Crater Lake To Stanley, Day 6 : Amusement

I’m biking my way out from Christmas Valley, having decided to go east and bypass Summer Lake and Paisley because it’s clearly too hot to camp. Around me the desert scrolls by, and no cars are forthcoming, and I’ve had Spaghetti Western themes running through my head all day, so…

“Ahem. …

Dunna dun dun, da-dun da-dun DUNT

KEEP YOUR HAND ON YOUR GUN

DON’T YOU TRUST ANYONE (da-dun da-dun DUNT)

THERE’S JUST ONE KIND OF MAN THAT YOU CAN TRUST – THAT’S A DEAD MAN

OOOOOR A GRINGO LIKE MEEEEE”

I can probably be heard for half a mile, but there’s no one around for much more than that… I hope…

“Dunna dun dun, da-dun da-dun DUNT

BE THE FIRST ONE TO FIRE

EVERY MAN IS A LIAR (da-dun da-dun DUNT)

THERE’S JUST ONE KIND OF MAN THAT TELLS THE TRUTH – THAT’S A DEAD MAN

OOOOOR A GRINGO LIKE MEEEEE …”

(Ennio Morricone, Gunfight At Red Sands)

Crater Lake To Stanley, Day 5 : Amusement

While I’m loading my clothes up at the laundromat, in the town of Christmas Valley, a woman and her six-year-old son come in to do laundry. The kid gazes in awe at my bicycle, which is resting on its kickstand by the door.

He turns to me and exclaims, “You’re a world traveler!”

I look up, from sprinkling soap into the open lid of a washing machine. “A little bit of one, sure,” I say.

“Are you going to go all the way around the world?”

“I’d like to! It would be really cool to bike around Europe. But it would be hard to get there.”

“Why?”

“Well, I’d have to go all the way across the country, to the East Coast, and then I’d have to put my bike onto a boat, and sail across the Atlantic Ocean.”

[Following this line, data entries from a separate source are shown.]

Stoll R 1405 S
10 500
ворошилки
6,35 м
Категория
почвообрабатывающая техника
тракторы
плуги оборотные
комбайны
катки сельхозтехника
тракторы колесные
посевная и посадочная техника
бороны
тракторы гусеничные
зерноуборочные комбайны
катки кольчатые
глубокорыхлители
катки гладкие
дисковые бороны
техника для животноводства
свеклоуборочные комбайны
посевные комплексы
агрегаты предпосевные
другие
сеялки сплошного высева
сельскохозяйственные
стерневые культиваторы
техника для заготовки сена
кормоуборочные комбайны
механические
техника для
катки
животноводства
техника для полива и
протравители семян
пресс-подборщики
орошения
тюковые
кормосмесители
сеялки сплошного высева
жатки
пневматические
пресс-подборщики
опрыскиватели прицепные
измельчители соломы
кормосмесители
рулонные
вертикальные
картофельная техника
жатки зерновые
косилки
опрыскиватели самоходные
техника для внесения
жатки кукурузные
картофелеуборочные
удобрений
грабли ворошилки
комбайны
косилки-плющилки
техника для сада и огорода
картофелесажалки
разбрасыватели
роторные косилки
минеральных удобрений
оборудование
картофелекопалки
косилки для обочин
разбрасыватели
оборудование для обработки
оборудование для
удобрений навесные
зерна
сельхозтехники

“Oooh. … That’s a long way.”

“Yup. But you don’t have to go that far to have a good time riding. There’s lots of cool places to ride around here.”

“Like Summer Lake?”

(Summer Lake is a body of water about 40 miles south, next to a marsh and an RV park.) “Well, yeah, but I mean… Places in this country. For example, I’ve been thinking about riding my bike up to Alaska.”

“Cool!!” He turns to his Mom, who is roughly organizing a mound of laundry on a sorting table. “Mom! He’s going to ride his bike to Alaska!!”

The Mom glances over at him. “Wow, really?” she says, in a placating voice.

“Yeah! Vreeeooowwwm, vrooooom…” He runs out of the laundromat, pretending he’s a bicycle zooming along.

The Mom grins at me. “Just let me know if he’s bothering you,” she says.

“Oh he’s fine,” I say, and close my machine.